How to Use This Calculator
Our tool simplifies the calculation by allowing you to input the pipe diameter directly rather than manually calculating the cross-sectional area. Here is a step-by-step guide to the inputs:
Fluid Density ($\rho$): Enter the density of the substance. For example, water at room temperature is approximately 997 kg/m³, while air is roughly 1.225 kg/m³.
Flow Velocity ($V$): Enter the average speed at which the fluid travels through the pipe, measured in meters per second.
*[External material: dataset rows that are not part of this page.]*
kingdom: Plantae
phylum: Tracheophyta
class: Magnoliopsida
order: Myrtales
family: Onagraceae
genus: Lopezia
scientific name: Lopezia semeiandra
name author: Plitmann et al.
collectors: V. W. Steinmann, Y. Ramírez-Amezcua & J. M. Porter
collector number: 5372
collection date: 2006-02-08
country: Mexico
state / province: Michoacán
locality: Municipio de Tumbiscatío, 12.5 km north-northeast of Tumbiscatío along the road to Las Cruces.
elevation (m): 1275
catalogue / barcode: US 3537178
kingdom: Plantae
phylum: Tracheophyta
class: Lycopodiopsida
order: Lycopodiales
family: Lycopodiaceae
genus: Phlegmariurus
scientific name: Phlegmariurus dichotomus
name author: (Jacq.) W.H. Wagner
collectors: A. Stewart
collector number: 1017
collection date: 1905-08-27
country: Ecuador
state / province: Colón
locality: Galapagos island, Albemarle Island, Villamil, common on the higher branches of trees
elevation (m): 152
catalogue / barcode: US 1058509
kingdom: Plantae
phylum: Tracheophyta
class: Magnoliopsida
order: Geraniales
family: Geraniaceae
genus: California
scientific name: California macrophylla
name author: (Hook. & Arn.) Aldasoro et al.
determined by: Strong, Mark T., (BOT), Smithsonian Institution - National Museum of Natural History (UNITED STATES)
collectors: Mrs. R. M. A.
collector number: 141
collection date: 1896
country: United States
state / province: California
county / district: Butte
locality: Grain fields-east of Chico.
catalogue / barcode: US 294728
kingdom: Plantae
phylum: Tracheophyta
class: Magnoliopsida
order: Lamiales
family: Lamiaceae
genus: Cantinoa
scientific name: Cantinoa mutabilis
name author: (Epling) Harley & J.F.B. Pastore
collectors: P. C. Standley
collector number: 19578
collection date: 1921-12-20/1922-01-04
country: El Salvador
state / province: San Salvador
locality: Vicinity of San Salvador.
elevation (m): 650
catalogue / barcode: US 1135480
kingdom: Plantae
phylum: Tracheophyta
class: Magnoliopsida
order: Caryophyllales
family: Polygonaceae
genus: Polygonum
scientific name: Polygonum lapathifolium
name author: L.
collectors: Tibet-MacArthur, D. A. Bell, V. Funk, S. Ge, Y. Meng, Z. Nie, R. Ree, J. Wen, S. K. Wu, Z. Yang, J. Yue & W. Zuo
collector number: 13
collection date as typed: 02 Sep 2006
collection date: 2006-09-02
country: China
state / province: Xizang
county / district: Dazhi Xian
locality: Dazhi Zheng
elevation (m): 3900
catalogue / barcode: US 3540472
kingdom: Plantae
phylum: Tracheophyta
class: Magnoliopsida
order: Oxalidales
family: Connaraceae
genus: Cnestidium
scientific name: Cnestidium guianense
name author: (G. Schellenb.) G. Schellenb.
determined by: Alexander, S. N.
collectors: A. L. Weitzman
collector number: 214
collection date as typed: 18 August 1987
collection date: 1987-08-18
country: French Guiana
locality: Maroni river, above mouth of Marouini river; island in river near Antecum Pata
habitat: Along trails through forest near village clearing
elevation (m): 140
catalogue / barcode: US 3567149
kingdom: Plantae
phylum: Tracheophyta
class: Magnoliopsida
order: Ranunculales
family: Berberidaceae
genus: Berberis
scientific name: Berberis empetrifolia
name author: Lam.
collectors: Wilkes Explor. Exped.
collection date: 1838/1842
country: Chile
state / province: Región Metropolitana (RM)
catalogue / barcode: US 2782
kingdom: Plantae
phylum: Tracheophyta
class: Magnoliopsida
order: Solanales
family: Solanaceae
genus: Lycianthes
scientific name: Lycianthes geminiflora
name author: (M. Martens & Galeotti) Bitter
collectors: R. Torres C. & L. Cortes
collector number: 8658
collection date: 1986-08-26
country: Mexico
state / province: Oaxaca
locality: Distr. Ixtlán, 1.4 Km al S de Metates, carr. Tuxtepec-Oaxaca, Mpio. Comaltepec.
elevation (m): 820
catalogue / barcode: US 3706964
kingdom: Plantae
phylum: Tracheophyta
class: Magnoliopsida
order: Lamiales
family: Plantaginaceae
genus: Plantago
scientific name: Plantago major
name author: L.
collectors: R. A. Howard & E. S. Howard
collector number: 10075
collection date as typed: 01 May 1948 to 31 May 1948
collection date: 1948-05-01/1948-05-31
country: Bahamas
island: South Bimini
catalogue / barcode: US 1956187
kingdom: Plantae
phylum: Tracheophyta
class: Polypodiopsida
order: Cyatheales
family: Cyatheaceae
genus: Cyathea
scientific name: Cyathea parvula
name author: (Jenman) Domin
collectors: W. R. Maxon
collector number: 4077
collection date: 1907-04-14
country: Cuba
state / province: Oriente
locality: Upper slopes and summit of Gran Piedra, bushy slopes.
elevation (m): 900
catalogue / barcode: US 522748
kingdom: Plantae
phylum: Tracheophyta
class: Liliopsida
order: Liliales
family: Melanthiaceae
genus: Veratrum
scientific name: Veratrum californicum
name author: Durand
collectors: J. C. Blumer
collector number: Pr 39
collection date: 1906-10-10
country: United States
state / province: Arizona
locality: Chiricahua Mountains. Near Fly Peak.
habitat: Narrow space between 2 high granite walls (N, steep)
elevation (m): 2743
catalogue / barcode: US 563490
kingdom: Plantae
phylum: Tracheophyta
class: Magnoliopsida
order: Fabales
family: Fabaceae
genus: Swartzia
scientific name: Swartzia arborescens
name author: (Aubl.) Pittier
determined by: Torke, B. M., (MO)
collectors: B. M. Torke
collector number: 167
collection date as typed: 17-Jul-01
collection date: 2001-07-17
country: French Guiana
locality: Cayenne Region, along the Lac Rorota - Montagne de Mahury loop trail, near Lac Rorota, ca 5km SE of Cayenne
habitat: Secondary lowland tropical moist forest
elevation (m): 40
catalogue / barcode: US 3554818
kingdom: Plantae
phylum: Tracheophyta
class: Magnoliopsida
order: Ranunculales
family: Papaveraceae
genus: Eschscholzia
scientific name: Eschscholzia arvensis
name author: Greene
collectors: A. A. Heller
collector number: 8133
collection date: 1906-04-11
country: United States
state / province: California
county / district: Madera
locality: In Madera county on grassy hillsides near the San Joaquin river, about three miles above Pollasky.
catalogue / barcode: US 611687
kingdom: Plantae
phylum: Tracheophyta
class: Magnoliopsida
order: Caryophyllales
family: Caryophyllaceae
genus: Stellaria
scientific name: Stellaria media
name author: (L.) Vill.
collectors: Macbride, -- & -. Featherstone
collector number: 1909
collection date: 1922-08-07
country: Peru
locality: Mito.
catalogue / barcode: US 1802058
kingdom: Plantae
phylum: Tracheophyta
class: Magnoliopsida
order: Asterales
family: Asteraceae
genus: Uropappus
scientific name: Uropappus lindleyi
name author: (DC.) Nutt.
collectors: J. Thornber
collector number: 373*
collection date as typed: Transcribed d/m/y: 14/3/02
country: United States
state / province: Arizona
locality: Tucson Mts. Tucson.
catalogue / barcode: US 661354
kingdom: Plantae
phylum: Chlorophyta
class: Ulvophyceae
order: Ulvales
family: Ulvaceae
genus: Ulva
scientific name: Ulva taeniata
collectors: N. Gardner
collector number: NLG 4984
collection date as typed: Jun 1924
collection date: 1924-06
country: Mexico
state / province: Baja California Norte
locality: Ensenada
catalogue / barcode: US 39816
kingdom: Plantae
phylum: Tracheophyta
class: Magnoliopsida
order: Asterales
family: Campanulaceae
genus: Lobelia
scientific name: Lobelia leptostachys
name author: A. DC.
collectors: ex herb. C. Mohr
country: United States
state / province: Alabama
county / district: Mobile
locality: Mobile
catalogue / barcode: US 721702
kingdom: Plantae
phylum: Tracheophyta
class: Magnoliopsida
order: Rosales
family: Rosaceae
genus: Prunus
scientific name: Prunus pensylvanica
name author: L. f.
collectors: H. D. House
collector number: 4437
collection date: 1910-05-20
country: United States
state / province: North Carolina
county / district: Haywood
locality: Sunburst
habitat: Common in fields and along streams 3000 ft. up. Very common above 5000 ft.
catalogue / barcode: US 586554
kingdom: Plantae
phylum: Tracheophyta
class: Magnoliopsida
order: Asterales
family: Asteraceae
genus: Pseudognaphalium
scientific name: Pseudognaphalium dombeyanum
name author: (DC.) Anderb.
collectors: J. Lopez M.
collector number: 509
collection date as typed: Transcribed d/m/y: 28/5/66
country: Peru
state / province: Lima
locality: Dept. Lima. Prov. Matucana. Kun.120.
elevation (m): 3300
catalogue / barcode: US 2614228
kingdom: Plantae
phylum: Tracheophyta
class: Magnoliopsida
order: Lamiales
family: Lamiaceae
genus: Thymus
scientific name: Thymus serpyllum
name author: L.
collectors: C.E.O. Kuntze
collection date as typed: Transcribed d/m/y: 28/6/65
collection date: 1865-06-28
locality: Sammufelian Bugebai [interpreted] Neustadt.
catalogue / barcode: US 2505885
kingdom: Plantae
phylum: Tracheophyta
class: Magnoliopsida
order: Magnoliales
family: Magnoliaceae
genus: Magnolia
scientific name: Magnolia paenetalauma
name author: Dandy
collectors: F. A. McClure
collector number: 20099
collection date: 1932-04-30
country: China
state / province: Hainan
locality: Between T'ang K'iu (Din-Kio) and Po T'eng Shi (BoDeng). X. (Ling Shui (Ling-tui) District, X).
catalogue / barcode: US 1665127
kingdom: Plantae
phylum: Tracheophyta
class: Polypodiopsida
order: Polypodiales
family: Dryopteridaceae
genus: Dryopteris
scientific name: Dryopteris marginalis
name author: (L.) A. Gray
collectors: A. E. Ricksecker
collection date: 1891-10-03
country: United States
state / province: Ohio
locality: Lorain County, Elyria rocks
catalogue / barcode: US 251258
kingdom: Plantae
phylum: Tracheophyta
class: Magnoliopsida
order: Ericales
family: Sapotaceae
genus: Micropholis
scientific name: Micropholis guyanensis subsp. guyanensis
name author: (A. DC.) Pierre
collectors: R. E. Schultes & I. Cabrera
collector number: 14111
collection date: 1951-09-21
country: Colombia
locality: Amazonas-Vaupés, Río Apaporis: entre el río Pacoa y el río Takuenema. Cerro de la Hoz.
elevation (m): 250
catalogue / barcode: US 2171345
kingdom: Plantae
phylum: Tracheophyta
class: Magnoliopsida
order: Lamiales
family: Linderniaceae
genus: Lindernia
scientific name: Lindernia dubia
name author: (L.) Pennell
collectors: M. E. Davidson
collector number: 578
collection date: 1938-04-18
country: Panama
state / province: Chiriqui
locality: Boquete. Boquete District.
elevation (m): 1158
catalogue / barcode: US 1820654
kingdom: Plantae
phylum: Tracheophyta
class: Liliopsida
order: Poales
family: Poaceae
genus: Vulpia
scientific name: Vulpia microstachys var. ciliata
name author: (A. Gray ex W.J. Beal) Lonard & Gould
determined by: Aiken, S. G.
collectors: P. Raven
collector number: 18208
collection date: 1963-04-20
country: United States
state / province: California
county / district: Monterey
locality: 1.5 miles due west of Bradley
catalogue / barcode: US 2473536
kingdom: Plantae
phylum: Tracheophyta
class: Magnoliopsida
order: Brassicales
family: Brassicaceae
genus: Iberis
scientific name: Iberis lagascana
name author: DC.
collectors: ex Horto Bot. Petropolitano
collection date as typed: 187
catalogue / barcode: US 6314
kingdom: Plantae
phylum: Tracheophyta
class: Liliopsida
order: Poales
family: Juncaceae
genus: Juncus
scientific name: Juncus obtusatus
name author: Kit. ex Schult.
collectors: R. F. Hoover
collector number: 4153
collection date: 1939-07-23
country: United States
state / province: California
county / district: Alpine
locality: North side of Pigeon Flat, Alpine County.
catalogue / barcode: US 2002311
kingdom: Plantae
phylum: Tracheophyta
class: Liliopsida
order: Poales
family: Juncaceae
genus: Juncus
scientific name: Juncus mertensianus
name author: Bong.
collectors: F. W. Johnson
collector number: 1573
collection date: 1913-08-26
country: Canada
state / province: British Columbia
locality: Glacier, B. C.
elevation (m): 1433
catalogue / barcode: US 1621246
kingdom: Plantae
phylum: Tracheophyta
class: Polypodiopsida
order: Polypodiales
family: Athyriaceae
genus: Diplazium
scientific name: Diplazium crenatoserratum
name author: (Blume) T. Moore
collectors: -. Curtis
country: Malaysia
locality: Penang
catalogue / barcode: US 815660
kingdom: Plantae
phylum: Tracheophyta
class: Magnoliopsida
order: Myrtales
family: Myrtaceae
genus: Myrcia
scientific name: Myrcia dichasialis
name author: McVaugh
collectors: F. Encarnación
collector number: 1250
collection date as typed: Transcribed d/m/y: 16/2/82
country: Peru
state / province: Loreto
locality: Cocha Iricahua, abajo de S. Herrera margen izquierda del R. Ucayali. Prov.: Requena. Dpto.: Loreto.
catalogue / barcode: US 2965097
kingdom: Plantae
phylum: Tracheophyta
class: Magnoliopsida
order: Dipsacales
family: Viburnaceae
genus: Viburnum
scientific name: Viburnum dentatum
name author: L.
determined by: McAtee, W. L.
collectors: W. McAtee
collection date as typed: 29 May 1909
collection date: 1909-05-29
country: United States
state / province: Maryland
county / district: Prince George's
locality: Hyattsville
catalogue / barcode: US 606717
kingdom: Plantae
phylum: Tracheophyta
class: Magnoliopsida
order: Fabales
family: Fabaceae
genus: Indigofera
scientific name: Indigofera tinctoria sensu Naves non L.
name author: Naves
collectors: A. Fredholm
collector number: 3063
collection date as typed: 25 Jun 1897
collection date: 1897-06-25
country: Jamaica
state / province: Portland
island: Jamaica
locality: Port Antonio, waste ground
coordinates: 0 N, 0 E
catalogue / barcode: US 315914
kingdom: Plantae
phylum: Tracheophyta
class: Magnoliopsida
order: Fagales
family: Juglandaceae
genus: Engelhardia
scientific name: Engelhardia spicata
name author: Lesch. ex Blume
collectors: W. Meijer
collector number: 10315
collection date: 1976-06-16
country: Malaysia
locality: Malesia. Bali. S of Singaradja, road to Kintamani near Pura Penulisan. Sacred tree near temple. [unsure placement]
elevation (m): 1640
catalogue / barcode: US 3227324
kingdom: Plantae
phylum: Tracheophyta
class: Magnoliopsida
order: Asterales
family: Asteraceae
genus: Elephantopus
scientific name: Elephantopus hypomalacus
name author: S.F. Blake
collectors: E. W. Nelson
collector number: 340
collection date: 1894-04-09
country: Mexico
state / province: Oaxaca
Pipe Inner Diameter ($d$): Input the internal diameter of the pipe in millimeters. The calculator automatically converts this to area (in square meters) for the physics calculation.
Mass Flow Rate vs. Volumetric Flow Rate
The relationship between mass flow rate ($\dot{m}$) and volumetric flow rate ($Q$) is defined by density:
$\dot{m} = \rho \cdot Q$
Volumetric flow rate is often easier to measure directly with flow meters, but mass flow rate is the law of conservation of mass in action. In combustion engines, for instance, the specific mass of air (oxygen) determines how much fuel can be burned efficiently, regardless of the air's volume which changes with altitude and temperature.
Common Applications
HVAC Systems: Determining the mass of air moved to calculate cooling or heating loads.
Chemical Processing: Ensuring precise stoichiometry in reactions where reactants are fed via pipes.
Aerospace: Calculating fuel consumption rates for rocket engines or jet turbines.
Water Treatment: Monitoring the mass of water processed through filtration membranes.
Example Calculation
Let's say you have water flowing through a 50mm diameter pipe at a speed of 2 m/s.
Density of water $\approx 1000$ kg/m³.
Diameter = 50mm = 0.05 meters.
Area $A = \pi \times (0.05/2)^2 \approx 0.001963$ m².